- YOUR GOAL: Enumerate each line of the listing below that contains the word "more", reproducing every such line in full.
***
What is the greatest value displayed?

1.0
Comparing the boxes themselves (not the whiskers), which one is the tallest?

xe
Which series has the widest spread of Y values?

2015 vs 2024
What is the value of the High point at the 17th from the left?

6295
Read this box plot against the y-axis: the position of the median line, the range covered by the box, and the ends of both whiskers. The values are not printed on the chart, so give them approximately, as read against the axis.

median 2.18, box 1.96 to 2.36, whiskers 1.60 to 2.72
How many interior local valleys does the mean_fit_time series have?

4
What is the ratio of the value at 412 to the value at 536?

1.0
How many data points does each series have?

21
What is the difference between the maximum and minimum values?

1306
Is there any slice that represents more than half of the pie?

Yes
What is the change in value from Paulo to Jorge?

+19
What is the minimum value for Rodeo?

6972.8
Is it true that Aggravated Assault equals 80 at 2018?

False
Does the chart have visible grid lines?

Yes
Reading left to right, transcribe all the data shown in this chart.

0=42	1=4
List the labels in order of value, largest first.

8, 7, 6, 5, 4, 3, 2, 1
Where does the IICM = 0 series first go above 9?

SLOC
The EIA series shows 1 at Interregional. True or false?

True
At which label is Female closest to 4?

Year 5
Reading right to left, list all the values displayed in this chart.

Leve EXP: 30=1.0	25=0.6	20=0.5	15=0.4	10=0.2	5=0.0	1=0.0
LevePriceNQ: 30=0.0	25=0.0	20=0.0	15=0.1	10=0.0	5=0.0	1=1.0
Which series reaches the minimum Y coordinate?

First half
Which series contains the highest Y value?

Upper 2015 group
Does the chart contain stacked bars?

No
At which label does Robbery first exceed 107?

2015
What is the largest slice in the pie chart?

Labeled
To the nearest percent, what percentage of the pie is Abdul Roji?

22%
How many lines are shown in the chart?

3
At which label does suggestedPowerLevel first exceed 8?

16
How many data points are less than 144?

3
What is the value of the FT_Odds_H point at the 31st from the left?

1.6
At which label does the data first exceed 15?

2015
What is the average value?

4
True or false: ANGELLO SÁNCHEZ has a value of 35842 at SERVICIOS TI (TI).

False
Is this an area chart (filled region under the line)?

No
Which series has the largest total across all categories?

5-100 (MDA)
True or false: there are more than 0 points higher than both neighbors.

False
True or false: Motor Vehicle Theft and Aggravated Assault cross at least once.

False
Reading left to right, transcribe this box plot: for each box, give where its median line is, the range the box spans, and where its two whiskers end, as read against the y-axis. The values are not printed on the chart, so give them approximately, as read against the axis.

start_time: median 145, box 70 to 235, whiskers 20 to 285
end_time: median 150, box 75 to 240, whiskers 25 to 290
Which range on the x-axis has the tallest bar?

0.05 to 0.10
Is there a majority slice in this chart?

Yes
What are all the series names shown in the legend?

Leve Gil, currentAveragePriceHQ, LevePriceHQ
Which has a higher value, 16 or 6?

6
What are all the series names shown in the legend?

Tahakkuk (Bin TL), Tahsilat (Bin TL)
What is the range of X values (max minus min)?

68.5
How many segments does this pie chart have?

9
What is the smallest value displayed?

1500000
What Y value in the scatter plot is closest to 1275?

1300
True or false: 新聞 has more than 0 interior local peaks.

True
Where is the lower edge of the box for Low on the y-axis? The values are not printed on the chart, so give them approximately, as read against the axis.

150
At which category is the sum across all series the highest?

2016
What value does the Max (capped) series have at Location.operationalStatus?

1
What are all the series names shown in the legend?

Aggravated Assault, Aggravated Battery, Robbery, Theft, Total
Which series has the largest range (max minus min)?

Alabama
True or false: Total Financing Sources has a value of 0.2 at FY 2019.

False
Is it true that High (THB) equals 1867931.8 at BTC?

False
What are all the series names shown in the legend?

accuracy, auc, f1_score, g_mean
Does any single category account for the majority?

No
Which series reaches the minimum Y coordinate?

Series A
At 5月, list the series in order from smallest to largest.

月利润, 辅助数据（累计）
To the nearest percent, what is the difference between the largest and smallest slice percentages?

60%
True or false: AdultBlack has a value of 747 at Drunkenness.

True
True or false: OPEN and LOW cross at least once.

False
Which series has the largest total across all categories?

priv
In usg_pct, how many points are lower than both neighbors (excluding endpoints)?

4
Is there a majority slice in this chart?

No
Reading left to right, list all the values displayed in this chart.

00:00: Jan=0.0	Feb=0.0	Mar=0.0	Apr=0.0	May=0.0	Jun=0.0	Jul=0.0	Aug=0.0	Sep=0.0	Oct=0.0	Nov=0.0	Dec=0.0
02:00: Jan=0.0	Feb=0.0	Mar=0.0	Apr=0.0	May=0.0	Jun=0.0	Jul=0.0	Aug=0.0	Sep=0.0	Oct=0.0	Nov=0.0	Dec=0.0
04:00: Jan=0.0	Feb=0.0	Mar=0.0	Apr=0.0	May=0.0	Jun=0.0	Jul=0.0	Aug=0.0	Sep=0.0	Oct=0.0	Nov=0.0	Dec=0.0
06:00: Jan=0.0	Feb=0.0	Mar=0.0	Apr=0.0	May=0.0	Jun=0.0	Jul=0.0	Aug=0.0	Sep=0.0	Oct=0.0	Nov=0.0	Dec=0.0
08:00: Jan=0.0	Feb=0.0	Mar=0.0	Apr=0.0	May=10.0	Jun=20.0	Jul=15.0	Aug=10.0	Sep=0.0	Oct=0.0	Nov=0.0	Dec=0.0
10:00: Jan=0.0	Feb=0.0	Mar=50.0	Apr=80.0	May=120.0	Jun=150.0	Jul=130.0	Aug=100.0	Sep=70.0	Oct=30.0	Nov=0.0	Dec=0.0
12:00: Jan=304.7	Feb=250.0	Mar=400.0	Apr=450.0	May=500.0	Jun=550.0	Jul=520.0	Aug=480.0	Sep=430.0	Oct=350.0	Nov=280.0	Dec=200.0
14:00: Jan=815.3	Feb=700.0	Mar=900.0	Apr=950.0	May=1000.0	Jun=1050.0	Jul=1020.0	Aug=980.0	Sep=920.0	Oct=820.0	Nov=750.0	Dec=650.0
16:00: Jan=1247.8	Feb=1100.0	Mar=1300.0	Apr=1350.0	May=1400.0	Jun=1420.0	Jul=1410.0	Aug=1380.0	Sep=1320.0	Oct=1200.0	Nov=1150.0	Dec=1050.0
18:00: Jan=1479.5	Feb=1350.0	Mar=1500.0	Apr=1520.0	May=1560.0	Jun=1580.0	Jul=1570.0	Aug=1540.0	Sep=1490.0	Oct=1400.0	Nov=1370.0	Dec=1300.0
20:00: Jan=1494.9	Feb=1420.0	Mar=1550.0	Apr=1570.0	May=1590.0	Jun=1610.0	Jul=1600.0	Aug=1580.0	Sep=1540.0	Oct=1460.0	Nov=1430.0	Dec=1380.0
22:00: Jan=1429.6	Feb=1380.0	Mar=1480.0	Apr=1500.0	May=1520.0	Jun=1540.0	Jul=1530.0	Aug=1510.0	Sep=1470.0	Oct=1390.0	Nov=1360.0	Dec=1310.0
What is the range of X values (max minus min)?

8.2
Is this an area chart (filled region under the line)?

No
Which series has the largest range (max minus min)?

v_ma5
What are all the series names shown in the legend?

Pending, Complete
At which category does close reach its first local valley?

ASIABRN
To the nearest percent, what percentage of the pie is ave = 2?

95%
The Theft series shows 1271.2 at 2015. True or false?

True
***
- SOLVED EXERCISE:
Is there any slice that represents more than half of the pie?
True or false: there are more than 0 points higher than both neighbors.
True or false: 新聞 has more than 0 interior local peaks.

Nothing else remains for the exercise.